Verify Prometheus scraping:

Prometheus leverages a so-called "pull mechanism" to scrape endpoints, meaning that defined "targets" will be "scraped" on a set interval, usually at 20-30 seconds, so refreshing faster does not provide any benefits. To verify successful scraping, you can do the following:

Access Prometheus through a port-forward or a URL if available, this should give you an UI like the image below.
Check Prometheus targets on the /targets endpoint, verify if the required target is present.
Writing Prometheus queries can be done on the Prometheus /graph endpoint

Grafana

Grafana’s role is to visualize Prometheus metrics in dashboards of many shapes and sizes.

Dashboards

The dashboards below are advised to be installed in your central Grafana to monitor the Axual Kafka platform. Installation can be done by importing the JSON file into Grafana or by creating a ConfigMap to adhere to GitOps practices.

Dashboard Name

Contents

Cluster Overview

A high-level dashboard showing the cluster status and metrics, e.g. cluster health, data and request rates

Rest-Proxy Detailed Overview

Dashboard which exposes metrics that concern to Rest-Proxy, e.g. schema status, message produce and consume status and common JVM metrics

Strimzi Kafka

Dashboard which exposes metrics that concern to Kafka clusters, brokers and associated components

Strimzi Kafka Exporter

Dashboard showing metrics pertaining to specific consumer group and topic of a Kafka cluster including offset, lag, partition metrics

Strimzi ZooKeeper

Dashboard showing metrics related to ZooKeeper clusters, offering insights into the health, performance, and operational aspects of ZooKeeper nodes within a cluster

Strimzi Operators

Dashboard showing metrics associated with the Strimzi Kafka Operator, including resource usage, reconciliation statuses, and other relevant operational metrics

Strimzi Kafka Connect

Dashboard representing critical metrics related to Kafka Connect connectors, throughput and worker performance

Using these dashboards you can verify and establish a baseline for the following questions:

What is the normal system load?
Can the brokers handle the load?
Is there a level of CPU, Network Usage or Disk Usage that correlate to bad performance?
Are there any (Cron) jobs running on the system that may slow the system at certain times.
Is there a need to add more Connect Nodes or Rest Proxy instances to handle extra load?
Are the servers loaded evenly? Should you think about using a system such as Cruise Control to balance load?
What is a peak load that can be efficiently handled by the system.

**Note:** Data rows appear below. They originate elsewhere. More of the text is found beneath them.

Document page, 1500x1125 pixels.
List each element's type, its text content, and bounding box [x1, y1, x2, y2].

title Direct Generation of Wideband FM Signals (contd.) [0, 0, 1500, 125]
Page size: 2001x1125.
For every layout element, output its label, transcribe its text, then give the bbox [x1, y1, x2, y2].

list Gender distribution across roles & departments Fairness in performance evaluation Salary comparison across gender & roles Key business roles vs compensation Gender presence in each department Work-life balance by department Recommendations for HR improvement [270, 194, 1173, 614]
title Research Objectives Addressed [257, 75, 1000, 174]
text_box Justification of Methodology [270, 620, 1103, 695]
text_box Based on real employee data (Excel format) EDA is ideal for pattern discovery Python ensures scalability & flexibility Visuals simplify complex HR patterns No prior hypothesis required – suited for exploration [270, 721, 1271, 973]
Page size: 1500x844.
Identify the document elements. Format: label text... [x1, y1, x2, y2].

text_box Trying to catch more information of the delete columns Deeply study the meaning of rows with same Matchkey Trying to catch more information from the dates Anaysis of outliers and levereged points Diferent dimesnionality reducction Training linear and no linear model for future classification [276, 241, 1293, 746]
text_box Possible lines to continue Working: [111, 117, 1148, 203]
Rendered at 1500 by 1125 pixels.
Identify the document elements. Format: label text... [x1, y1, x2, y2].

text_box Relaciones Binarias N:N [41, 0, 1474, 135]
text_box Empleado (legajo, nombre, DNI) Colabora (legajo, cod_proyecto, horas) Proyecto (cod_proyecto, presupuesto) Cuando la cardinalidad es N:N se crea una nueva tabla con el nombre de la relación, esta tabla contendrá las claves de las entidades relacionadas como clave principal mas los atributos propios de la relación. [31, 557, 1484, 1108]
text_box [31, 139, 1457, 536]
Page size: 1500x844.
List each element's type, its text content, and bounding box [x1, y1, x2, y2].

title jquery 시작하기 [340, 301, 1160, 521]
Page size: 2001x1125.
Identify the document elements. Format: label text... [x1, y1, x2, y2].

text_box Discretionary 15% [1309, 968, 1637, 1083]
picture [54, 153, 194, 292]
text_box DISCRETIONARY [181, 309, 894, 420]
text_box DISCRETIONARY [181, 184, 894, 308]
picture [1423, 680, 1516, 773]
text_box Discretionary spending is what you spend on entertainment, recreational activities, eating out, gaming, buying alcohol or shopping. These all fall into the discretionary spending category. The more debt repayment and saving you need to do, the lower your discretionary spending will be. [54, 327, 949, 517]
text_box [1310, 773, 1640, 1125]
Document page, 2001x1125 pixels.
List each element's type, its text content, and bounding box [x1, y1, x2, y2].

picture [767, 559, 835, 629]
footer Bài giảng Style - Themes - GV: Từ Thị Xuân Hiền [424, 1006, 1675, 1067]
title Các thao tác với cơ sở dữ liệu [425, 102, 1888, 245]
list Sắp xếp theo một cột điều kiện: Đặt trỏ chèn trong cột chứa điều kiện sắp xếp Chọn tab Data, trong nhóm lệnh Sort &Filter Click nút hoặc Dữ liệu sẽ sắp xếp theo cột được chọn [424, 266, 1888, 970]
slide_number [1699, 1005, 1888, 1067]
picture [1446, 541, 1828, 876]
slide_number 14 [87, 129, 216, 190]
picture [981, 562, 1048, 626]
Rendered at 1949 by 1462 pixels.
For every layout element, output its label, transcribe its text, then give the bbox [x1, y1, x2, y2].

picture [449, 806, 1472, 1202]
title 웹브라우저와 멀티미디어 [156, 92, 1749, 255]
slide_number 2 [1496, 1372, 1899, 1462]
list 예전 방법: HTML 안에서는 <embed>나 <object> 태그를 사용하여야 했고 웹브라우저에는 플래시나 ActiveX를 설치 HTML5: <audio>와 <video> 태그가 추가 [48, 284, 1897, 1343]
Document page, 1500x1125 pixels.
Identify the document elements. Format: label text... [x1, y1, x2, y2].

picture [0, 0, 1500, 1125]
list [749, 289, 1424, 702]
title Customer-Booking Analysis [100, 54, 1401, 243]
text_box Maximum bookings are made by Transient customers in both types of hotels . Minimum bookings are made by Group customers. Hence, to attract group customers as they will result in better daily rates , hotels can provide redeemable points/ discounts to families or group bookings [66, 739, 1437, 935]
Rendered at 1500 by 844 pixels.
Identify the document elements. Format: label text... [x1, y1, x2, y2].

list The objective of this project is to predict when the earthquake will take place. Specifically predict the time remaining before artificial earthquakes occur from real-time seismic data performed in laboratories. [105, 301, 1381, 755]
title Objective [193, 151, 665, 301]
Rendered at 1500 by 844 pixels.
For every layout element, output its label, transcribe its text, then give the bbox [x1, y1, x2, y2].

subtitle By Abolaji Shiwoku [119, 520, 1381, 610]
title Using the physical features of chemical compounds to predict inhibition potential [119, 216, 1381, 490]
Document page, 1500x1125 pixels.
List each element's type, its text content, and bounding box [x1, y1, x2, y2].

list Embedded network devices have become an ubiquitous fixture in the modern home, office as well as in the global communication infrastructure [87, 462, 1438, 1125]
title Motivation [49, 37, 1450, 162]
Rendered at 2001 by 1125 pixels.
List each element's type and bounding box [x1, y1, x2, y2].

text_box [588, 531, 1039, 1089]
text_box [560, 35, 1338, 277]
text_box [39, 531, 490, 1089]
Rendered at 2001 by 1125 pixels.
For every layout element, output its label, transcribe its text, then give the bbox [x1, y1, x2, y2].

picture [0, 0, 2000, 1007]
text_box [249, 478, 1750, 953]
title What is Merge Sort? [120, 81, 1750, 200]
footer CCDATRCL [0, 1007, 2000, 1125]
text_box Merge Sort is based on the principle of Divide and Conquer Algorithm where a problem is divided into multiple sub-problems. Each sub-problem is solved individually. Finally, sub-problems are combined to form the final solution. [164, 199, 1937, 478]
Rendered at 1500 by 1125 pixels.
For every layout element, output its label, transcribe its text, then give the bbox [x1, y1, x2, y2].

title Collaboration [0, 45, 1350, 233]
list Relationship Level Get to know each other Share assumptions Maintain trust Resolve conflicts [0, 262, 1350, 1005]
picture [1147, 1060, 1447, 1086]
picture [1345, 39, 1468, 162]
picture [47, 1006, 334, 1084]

Do not only use Grafana to visually search for issues, but in times of good system performance, periodically create baseline statistics for your system. If there are ever performance issues you will not have a good idea of how to improve the system if you have not spent time in creating baseline statistics.

Alerts

For alerting based on metrics, Axual would suggest using AlertManager due to its good integration with Prometheus. In many production deployments there will already be an alerting system in place somewhere within the infrastructure, allowing the on-call night shift to react to outages.

Alternatively, alerting based on log data could also be considered.

PrometheusRules

Alerts are triggered via PrometheusRules, of which some are part of the Axual Helm charts, but others should be installed in the central location that on-call operators often view.
For example these Kafka PrometheusRules provided as example by Strimzi would be a good starting point to tailor alerts according to your organization’s needs.

Collaborate with the team responsible for night shift standby to set up good alerting rules that fit your organisation. Having any omissions in alerting call-outs may result in Kafka disasters, such as filled up disks or cluster unavailability.